Dataset entries
*** Block opens ***

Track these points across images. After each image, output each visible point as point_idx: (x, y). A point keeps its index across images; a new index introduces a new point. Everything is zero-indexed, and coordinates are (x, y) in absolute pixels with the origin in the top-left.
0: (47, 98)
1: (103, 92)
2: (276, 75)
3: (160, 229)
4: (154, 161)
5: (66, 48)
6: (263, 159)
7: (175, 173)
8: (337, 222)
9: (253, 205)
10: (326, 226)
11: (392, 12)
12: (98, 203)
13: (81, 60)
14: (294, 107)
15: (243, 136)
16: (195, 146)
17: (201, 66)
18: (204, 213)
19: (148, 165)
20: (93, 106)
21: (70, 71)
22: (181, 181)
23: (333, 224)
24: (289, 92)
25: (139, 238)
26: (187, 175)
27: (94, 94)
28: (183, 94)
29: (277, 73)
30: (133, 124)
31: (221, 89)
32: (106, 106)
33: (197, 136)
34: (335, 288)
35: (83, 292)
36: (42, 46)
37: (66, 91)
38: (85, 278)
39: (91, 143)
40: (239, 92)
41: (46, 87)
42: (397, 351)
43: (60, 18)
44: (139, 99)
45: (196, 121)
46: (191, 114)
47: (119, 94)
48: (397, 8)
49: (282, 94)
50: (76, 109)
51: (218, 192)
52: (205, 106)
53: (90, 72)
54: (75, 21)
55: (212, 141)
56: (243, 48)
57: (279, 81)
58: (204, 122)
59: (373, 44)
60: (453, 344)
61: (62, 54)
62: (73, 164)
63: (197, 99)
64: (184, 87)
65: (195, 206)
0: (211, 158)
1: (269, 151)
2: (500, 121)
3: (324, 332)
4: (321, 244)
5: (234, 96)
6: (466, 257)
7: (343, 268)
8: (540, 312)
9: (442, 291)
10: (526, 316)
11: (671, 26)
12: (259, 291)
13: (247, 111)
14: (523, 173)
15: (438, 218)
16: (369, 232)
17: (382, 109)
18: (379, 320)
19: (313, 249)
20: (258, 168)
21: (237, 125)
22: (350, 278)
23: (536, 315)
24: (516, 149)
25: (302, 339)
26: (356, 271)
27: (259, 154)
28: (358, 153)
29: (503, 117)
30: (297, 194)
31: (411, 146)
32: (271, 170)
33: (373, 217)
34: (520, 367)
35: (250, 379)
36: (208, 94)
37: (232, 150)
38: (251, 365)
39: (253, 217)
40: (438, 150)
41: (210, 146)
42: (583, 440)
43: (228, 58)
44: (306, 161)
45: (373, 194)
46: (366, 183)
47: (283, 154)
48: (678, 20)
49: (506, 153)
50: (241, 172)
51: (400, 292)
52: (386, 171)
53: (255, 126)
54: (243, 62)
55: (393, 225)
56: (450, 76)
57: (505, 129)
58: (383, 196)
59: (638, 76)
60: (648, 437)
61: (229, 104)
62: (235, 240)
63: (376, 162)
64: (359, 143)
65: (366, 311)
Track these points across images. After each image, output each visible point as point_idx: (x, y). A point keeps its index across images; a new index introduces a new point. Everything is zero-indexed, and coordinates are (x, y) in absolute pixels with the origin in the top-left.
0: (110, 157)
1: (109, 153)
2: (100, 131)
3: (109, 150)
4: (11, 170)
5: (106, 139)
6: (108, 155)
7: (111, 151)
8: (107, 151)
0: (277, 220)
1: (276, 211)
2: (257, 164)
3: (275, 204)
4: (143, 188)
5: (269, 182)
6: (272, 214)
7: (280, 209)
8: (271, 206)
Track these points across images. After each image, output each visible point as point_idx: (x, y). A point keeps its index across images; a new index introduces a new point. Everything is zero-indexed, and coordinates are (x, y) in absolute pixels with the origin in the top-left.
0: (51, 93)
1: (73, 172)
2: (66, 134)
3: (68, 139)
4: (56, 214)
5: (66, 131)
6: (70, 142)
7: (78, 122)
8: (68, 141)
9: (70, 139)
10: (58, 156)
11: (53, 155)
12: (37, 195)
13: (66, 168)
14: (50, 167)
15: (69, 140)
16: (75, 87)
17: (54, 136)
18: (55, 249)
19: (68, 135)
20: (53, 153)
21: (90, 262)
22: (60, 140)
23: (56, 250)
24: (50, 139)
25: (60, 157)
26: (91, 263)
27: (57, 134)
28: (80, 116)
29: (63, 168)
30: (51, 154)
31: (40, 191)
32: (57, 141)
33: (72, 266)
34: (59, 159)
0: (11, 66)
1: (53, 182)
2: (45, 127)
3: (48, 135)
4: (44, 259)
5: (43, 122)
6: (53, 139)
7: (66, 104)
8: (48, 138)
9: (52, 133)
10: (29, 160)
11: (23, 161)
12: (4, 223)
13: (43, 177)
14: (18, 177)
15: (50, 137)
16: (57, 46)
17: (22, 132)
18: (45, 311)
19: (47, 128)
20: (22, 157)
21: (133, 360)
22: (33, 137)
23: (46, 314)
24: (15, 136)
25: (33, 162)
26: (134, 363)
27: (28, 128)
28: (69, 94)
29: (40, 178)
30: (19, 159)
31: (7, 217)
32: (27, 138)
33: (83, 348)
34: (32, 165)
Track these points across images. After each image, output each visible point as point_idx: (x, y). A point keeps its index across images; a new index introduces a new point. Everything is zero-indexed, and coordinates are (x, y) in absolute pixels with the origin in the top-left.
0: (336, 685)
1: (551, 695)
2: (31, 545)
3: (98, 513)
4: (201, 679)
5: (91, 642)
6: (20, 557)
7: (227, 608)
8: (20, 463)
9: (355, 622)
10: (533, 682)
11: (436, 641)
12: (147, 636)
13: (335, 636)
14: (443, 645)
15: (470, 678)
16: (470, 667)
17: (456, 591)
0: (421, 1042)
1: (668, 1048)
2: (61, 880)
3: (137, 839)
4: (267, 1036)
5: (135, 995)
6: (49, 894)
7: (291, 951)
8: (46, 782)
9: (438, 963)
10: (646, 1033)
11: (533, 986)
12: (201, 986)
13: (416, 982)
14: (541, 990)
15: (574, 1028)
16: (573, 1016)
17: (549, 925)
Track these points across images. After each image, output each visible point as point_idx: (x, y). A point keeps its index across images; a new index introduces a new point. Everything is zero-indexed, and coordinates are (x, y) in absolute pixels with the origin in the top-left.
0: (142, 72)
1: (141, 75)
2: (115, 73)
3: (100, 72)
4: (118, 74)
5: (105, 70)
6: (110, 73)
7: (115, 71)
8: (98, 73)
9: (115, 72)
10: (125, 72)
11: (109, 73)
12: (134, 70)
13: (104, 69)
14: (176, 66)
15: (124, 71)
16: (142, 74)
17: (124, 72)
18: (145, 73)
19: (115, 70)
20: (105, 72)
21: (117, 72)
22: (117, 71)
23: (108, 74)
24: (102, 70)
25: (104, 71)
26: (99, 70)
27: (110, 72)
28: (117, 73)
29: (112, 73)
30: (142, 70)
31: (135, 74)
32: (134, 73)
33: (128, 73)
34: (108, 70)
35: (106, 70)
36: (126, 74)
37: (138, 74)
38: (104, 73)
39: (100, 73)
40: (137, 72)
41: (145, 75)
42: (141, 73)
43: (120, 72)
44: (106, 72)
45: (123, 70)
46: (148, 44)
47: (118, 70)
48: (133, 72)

*** Block closes ***

## Exercise description
Reproduce the material above line for line, with no changes.

## Written response
Track these points across images. After each image, output each visible point as point_idx: (x, y). A point keeps its index across images; a new index introduces a new point. Everything is zero-indexed, and coordinates are (x, y) in absolute pixels with the origin in the top-left.
0: (47, 98)
1: (103, 92)
2: (276, 75)
3: (160, 229)
4: (154, 161)
5: (66, 48)
6: (263, 159)
7: (175, 173)
8: (337, 222)
9: (253, 205)
10: (326, 226)
11: (392, 12)
12: (98, 203)
13: (81, 60)
14: (294, 107)
15: (243, 136)
16: (195, 146)
17: (201, 66)
18: (204, 213)
19: (148, 165)
20: (93, 106)
21: (70, 71)
22: (181, 181)
23: (333, 224)
24: (289, 92)
25: (139, 238)
26: (187, 175)
27: (94, 94)
28: (183, 94)
29: (277, 73)
30: (133, 124)
31: (221, 89)
32: (106, 106)
33: (197, 136)
34: (335, 288)
35: (83, 292)
36: (42, 46)
37: (66, 91)
38: (85, 278)
39: (91, 143)
40: (239, 92)
41: (46, 87)
42: (397, 351)
43: (60, 18)
44: (139, 99)
45: (196, 121)
46: (191, 114)
47: (119, 94)
48: (397, 8)
49: (282, 94)
50: (76, 109)
51: (218, 192)
52: (205, 106)
53: (90, 72)
54: (75, 21)
55: (212, 141)
56: (243, 48)
57: (279, 81)
58: (204, 122)
59: (373, 44)
60: (453, 344)
61: (62, 54)
62: (73, 164)
63: (197, 99)
64: (184, 87)
65: (195, 206)
0: (211, 158)
1: (269, 151)
2: (500, 121)
3: (324, 332)
4: (321, 244)
5: (234, 96)
6: (466, 257)
7: (343, 268)
8: (540, 312)
9: (442, 291)
10: (526, 316)
11: (671, 26)
12: (259, 291)
13: (247, 111)
14: (523, 173)
15: (438, 218)
16: (369, 232)
17: (382, 109)
18: (379, 320)
19: (313, 249)
20: (258, 168)
21: (237, 125)
22: (350, 278)
23: (536, 315)
24: (516, 149)
25: (302, 339)
26: (356, 271)
27: (259, 154)
28: (358, 153)
29: (503, 117)
30: (297, 194)
31: (411, 146)
32: (271, 170)
33: (373, 217)
34: (520, 367)
35: (250, 379)
36: (208, 94)
37: (232, 150)
38: (251, 365)
39: (253, 217)
40: (438, 150)
41: (210, 146)
42: (583, 440)
43: (228, 58)
44: (306, 161)
45: (373, 194)
46: (366, 183)
47: (283, 154)
48: (678, 20)
49: (506, 153)
50: (241, 172)
51: (400, 292)
52: (386, 171)
53: (255, 126)
54: (243, 62)
55: (393, 225)
56: (450, 76)
57: (505, 129)
58: (383, 196)
59: (638, 76)
60: (648, 437)
61: (229, 104)
62: (235, 240)
63: (376, 162)
64: (359, 143)
65: (366, 311)
Track these points across images. After each image, output each visible point as point_idx: (x, y). A point keeps its index across images; a new index introduces a new point. Everything is zero-indexed, and coordinates are (x, y) in absolute pixels with the origin in the top-left.
0: (110, 157)
1: (109, 153)
2: (100, 131)
3: (109, 150)
4: (11, 170)
5: (106, 139)
6: (108, 155)
7: (111, 151)
8: (107, 151)
0: (277, 220)
1: (276, 211)
2: (257, 164)
3: (275, 204)
4: (143, 188)
5: (269, 182)
6: (272, 214)
7: (280, 209)
8: (271, 206)
Track these points across images. After each image, output each visible point as point_idx: (x, y). A point keeps its index across images; a new index introduces a new point. Everything is zero-indexed, and coordinates are (x, y) in absolute pixels with the origin in the top-left.
0: (51, 93)
1: (73, 172)
2: (66, 134)
3: (68, 139)
4: (56, 214)
5: (66, 131)
6: (70, 142)
7: (78, 122)
8: (68, 141)
9: (70, 139)
10: (58, 156)
11: (53, 155)
12: (37, 195)
13: (66, 168)
14: (50, 167)
15: (69, 140)
16: (75, 87)
17: (54, 136)
18: (55, 249)
19: (68, 135)
20: (53, 153)
21: (90, 262)
22: (60, 140)
23: (56, 250)
24: (50, 139)
25: (60, 157)
26: (91, 263)
27: (57, 134)
28: (80, 116)
29: (63, 168)
30: (51, 154)
31: (40, 191)
32: (57, 141)
33: (72, 266)
34: (59, 159)
0: (11, 66)
1: (53, 182)
2: (45, 127)
3: (48, 135)
4: (44, 259)
5: (43, 122)
6: (53, 139)
7: (66, 104)
8: (48, 138)
9: (52, 133)
10: (29, 160)
11: (23, 161)
12: (4, 223)
13: (43, 177)
14: (18, 177)
15: (50, 137)
16: (57, 46)
17: (22, 132)
18: (45, 311)
19: (47, 128)
20: (22, 157)
21: (133, 360)
22: (33, 137)
23: (46, 314)
24: (15, 136)
25: (33, 162)
26: (134, 363)
27: (28, 128)
28: (69, 94)
29: (40, 178)
30: (19, 159)
31: (7, 217)
32: (27, 138)
33: (83, 348)
34: (32, 165)
Track these points across images. After each image, output each visible point as point_idx: (x, y). A point keeps its index across images; a new index introduces a new point. Everything is zero-indexed, and coordinates are (x, y) in absolute pixels with the origin in the top-left.
0: (336, 685)
1: (551, 695)
2: (31, 545)
3: (98, 513)
4: (201, 679)
5: (91, 642)
6: (20, 557)
7: (227, 608)
8: (20, 463)
9: (355, 622)
10: (533, 682)
11: (436, 641)
12: (147, 636)
13: (335, 636)
14: (443, 645)
15: (470, 678)
16: (470, 667)
17: (456, 591)
0: (421, 1042)
1: (668, 1048)
2: (61, 880)
3: (137, 839)
4: (267, 1036)
5: (135, 995)
6: (49, 894)
7: (291, 951)
8: (46, 782)
9: (438, 963)
10: (646, 1033)
11: (533, 986)
12: (201, 986)
13: (416, 982)
14: (541, 990)
15: (574, 1028)
16: (573, 1016)
17: (549, 925)
Track these points across images. After each image, output each visible point as point_idx: (x, y). A point keeps its index across images; a new index introduces a new point. Everything is zero-indexed, and coordinates are (x, y) in absolute pixels with the origin in the top-left.
0: (142, 72)
1: (141, 75)
2: (115, 73)
3: (100, 72)
4: (118, 74)
5: (105, 70)
6: (110, 73)
7: (115, 71)
8: (98, 73)
9: (115, 72)
10: (125, 72)
11: (109, 73)
12: (134, 70)
13: (104, 69)
14: (176, 66)
15: (124, 71)
16: (142, 74)
17: (124, 72)
18: (145, 73)
19: (115, 70)
20: (105, 72)
21: (117, 72)
22: (117, 71)
23: (108, 74)
24: (102, 70)
25: (104, 71)
26: (99, 70)
27: (110, 72)
28: (117, 73)
29: (112, 73)
30: (142, 70)
31: (135, 74)
32: (134, 73)
33: (128, 73)
34: (108, 70)
35: (106, 70)
36: (126, 74)
37: (138, 74)
38: (104, 73)
39: (100, 73)
40: (137, 72)
41: (145, 75)
42: (141, 73)
43: (120, 72)
44: (106, 72)
45: (123, 70)
46: (148, 44)
47: (118, 70)
48: (133, 72)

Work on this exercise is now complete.